Clearly, the authors are most excited about the impressive results achieved in their experiments using systemic gene delivery, which proved there could be significant therapeutic improvements and even be life-saving. Yet they say their results are far from ideal and more work lies ahead.
"It's probably not realistic to expect that we can achieve complete success using the mini-agrin gene, which while somewhat similar, is structurally unrelated to laminin alpha-2. Unless we address the underlying cause of congenital muscular dystrophy we're not likely to be able to completely arrest or cure CMD," added Chungping Qiao, M.D., Ph.D., the study's first author and a research associate fellow in Dr. Xiao's lab.
Future directions for research include finding a way to engineer the laminin alpha-2 gene. For this study, the authors chose to use the mini-agrin gene because researchers from the University of Basel, Switzerland, had already demonstrated it could improve the symptoms of muscular dystrophy in a transgenic mouse model, which has little clinical relevance. The Pitt researchers might also explore approaches that combine genes that promote both muscle and nerve growth, as well as focus on improving the AAV vectors.
In addition to Drs. Xiao and Qiao, other authors are Jianbin Li; Tong Zhu, M.D., Ph.D.; Xiaojung Ye, M.D., Ph.D.; Chunlian Chen; and Juan Li, M.D., all from the department of orthopaedic surgery; and from the department of cell biology and physiology, Romesh Draviam and Simon Watkins, Ph.D.
Gene therapy does not get as much press as cell therapy. Yet gene therapy is crucial for rejuvenation. We will be able to replace many cells and organs using stem cell therapies and also tissue engineering techniques combined with stem cells to grow replacement organs. But the toughest problem for rejuvenation is the brain. We need to rejuvenate all the cells which are already in the brain. We will do part of that job by sending in immunotherapies that attack extracellular junk. Also, stem cells will help some. But to fix aged neurons, glial cells, and blood vessels in the brain we are going to need gene therapies that can deliver lots of genetic instructions to carry out repair and to replace damaged genes.

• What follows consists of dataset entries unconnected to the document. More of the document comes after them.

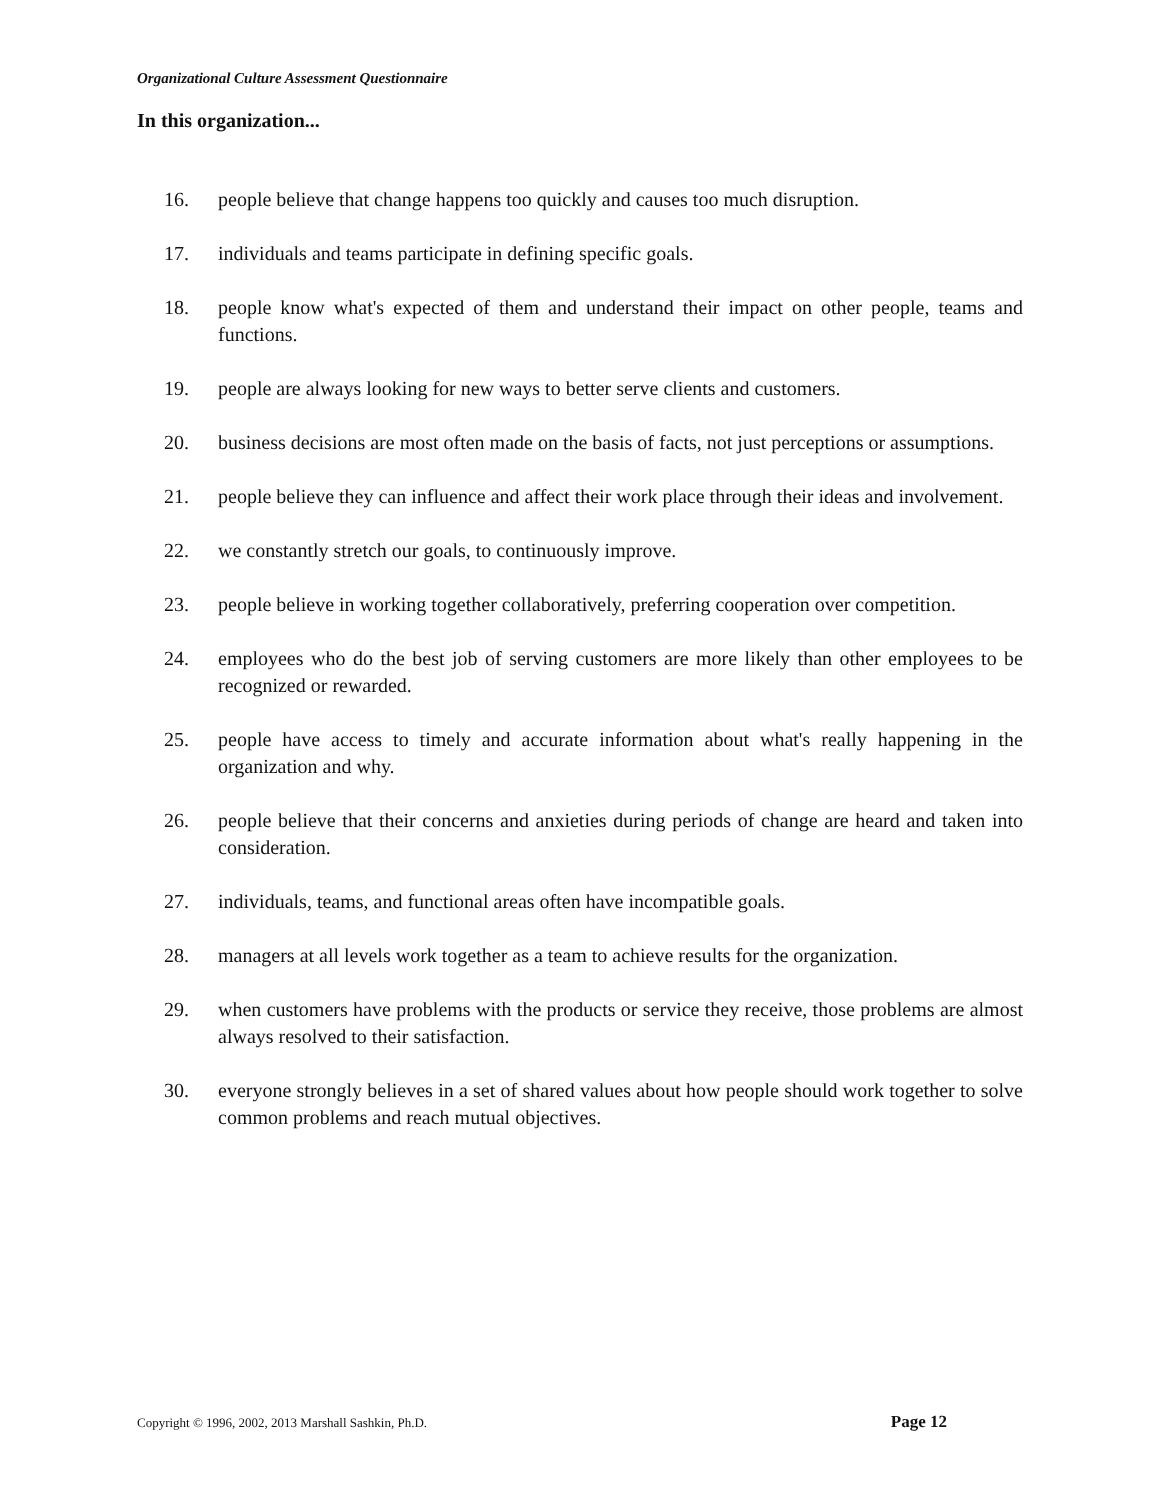Organizational Culture Assessment Questionnaire
In this organization...
16. people believe that change happens too quickly and causes too much disruption.
17. individuals and teams participate in defining specific goals.
18. people know what's expected of them and understand their impact on other people, teams and functions.
19. people are always looking for new ways to better serve clients and customers.
20. business decisions are most often made on the basis of facts, not just perceptions or assumptions.
21. people believe they can influence and affect their work place through their ideas and involvement.
22. we constantly stretch our goals, to continuously improve.
23. people believe in working together collaboratively, preferring cooperation over competition.
24. employees who do the best job of serving customers are more likely than other employees to be recognized or rewarded.
25. people have access to timely and accurate information about what's really happening in the organization and why.
26. people believe that their concerns and anxieties during periods of change are heard and taken into consideration.
27. individuals, teams, and functional areas often have incompatible goals.
28. managers at all levels work together as a team to achieve results for the organization.
29. when customers have problems with the products or service they receive, those problems are almost always resolved to their satisfaction.
30. everyone strongly believes in a set of shared values about how people should work together to solve common problems and reach mutual objectives.
Copyright © 1996, 2002, 2013 Marshall Sashkin, Ph.D. Page 12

Another problem with viral gene therapy delivery mechanisms is the immune system's tendency to quite correctly recognize viruses as invaders. One way around that problem might to be to develop methods to very briefly suppress the immune system. If the viruses move out of the bloodstream pretty quickly then immune system suppression drugs might not need to suppress the immune system so long as to put one at risk of a major infection. Or perhaps the immune system could be trained to recognize a particular and not naturally occurring variation of AAV as self.

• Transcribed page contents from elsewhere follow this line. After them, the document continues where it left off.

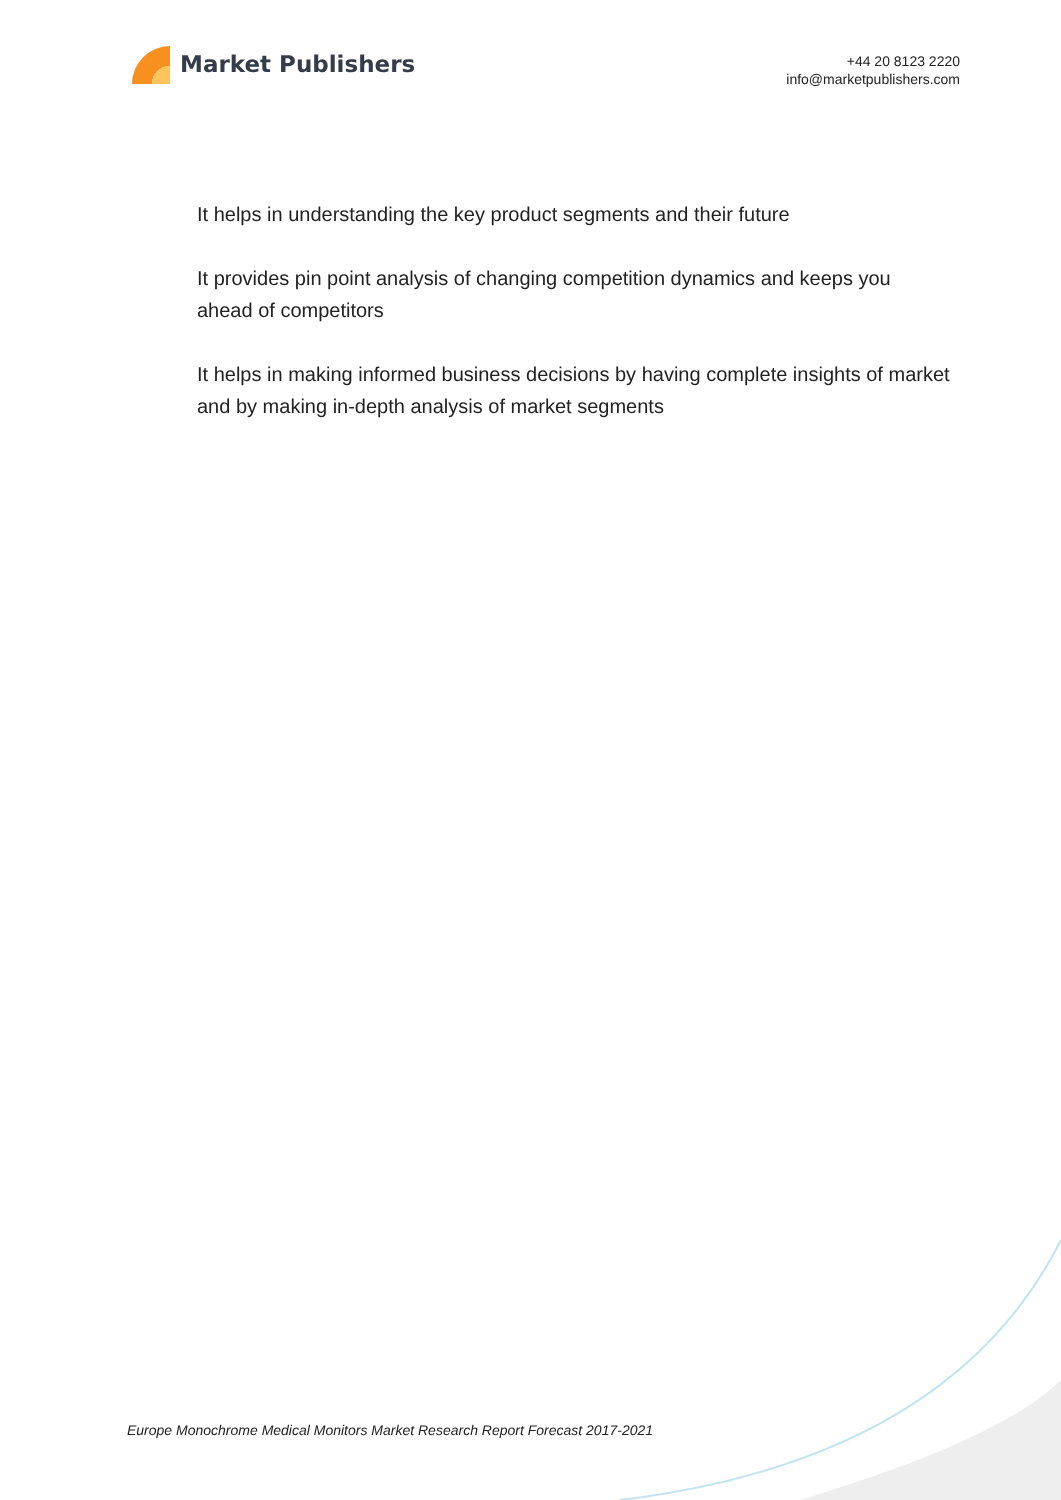Market Publishers
+44 20 8123 2220
info@marketpublishers.com
It helps in understanding the key product segments and their future
It provides pin point analysis of changing competition dynamics and keeps you ahead of competitors
It helps in making informed business decisions by having complete insights of market and by making in-depth analysis of market segments
Europe Monochrome Medical Monitors Market Research Report Forecast 2017-2021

AAV still can play a role in rejuvenation therapies. One way to get around its size limitation might be to send in lots of small genes in successive AAV packages. Other way might be to genetically engineer AAV packaging proteins to form larger cases to carry larger genes into cells. Therefore the report above is a good step in the right direction and the researchers should be applauded. We just need many more such steps to produce successively better gene therapy techniques.
Thanks to Andy Price for pointing out this report. Says Andy "The cool thing for everyone (SENS) here that this treatment gets to ALL muscle groups.". His reference is to Strategies for Engineered Negligible Senescence or SENS.